[Stored records]
____________________
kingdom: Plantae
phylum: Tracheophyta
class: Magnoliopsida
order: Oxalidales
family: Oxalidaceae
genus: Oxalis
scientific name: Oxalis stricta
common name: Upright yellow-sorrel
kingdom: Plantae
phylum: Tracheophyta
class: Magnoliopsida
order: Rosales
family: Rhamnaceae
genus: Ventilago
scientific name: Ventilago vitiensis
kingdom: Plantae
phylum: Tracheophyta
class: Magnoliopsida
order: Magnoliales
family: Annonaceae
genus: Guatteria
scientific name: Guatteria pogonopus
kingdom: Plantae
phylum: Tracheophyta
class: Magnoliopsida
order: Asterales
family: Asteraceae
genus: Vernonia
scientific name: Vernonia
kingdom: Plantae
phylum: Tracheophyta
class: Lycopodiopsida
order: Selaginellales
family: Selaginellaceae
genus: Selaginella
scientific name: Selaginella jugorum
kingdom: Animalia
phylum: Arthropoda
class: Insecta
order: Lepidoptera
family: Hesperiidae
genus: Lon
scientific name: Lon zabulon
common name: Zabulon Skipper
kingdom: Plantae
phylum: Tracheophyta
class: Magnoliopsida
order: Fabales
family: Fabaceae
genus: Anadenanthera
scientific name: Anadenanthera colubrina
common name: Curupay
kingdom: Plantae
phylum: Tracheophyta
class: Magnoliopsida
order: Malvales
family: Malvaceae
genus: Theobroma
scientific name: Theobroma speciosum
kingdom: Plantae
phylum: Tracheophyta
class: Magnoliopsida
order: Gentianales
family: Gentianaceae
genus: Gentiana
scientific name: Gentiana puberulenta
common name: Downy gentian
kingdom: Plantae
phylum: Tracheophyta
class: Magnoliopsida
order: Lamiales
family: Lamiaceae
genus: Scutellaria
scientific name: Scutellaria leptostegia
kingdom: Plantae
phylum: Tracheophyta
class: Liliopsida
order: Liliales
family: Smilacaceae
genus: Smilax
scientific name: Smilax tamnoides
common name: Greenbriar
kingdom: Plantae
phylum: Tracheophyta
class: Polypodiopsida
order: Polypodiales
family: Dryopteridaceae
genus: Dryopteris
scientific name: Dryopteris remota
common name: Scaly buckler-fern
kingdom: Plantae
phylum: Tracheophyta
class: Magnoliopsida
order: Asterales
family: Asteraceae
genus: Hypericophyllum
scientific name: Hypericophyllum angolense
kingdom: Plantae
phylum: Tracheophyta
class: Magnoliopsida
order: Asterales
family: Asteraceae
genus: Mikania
____________________
Goal of the exercise » Lay out every line of the records above as one numbered list, leaving out any blank lines.

Answer to this problem »
1. kingdom: Plantae
2. phylum: Tracheophyta
3. class: Magnoliopsida
4. order: Oxalidales
5. family: Oxalidaceae
6. genus: Oxalis
7. scientific name: Oxalis stricta
8. common name: Upright yellow-sorrel
9. kingdom: Plantae
10. phylum: Tracheophyta
11. class: Magnoliopsida
12. order: Rosales
13. family: Rhamnaceae
14. genus: Ventilago
15. scientific name: Ventilago vitiensis
16. kingdom: Plantae
17. phylum: Tracheophyta
18. class: Magnoliopsida
19. order: Magnoliales
20. family: Annonaceae
21. genus: Guatteria
22. scientific name: Guatteria pogonopus
23. kingdom: Plantae
24. phylum: Tracheophyta
25. class: Magnoliopsida
26. order: Asterales
27. family: Asteraceae
28. genus: Vernonia
29. scientific name: Vernonia
30. kingdom: Plantae
31. phylum: Tracheophyta
32. class: Lycopodiopsida
33. order: Selaginellales
34. family: Selaginellaceae
35. genus: Selaginella
36. scientific name: Selaginella jugorum
37. kingdom: Animalia
38. phylum: Arthropoda
39. class: Insecta
40. order: Lepidoptera
41. family: Hesperiidae
42. genus: Lon
43. scientific name: Lon zabulon
44. common name: Zabulon Skipper
45. kingdom: Plantae
46. phylum: Tracheophyta
47. class: Magnoliopsida
48. order: Fabales
49. family: Fabaceae
50. genus: Anadenanthera
51. scientific name: Anadenanthera colubrina
52. common name: Curupay
53. kingdom: Plantae
54. phylum: Tracheophyta
55. class: Magnoliopsida
56. order: Malvales
57. family: Malvaceae
58. genus: Theobroma
59. scientific name: Theobroma speciosum
60. kingdom: Plantae
61. phylum: Tracheophyta
62. class: Magnoliopsida
63. order: Gentianales
64. family: Gentianaceae
65. genus: Gentiana
66. scientific name: Gentiana puberulenta
67. common name: Downy gentian
68. kingdom: Plantae
69. phylum: Tracheophyta
70. class: Magnoliopsida
71. order: Lamiales
72. family: Lamiaceae
73. genus: Scutellaria
74. scientific name: Scutellaria leptostegia
75. kingdom: Plantae
76. phylum: Tracheophyta
77. class: Liliopsida
78. order: Liliales
79. family: Smilacaceae
80. genus: Smilax
81. scientific name: Smilax tamnoides
82. common name: Greenbriar
83. kingdom: Plantae
84. phylum: Tracheophyta
85. class: Polypodiopsida
86. order: Polypodiales
87. family: Dryopteridaceae
88. genus: Dryopteris
89. scientific name: Dryopteris remota
90. common name: Scaly buckler-fern
91. kingdom: Plantae
92. phylum: Tracheophyta
93. class: Magnoliopsida
94. order: Asterales
95. family: Asteraceae
96. genus: Hypericophyllum
97. scientific name: Hypericophyllum angolense
98. kingdom: Plantae
99. phylum: Tracheophyta
100. class: Magnoliopsida
101. order: Asterales
102. family: Asteraceae
103. genus: Mikania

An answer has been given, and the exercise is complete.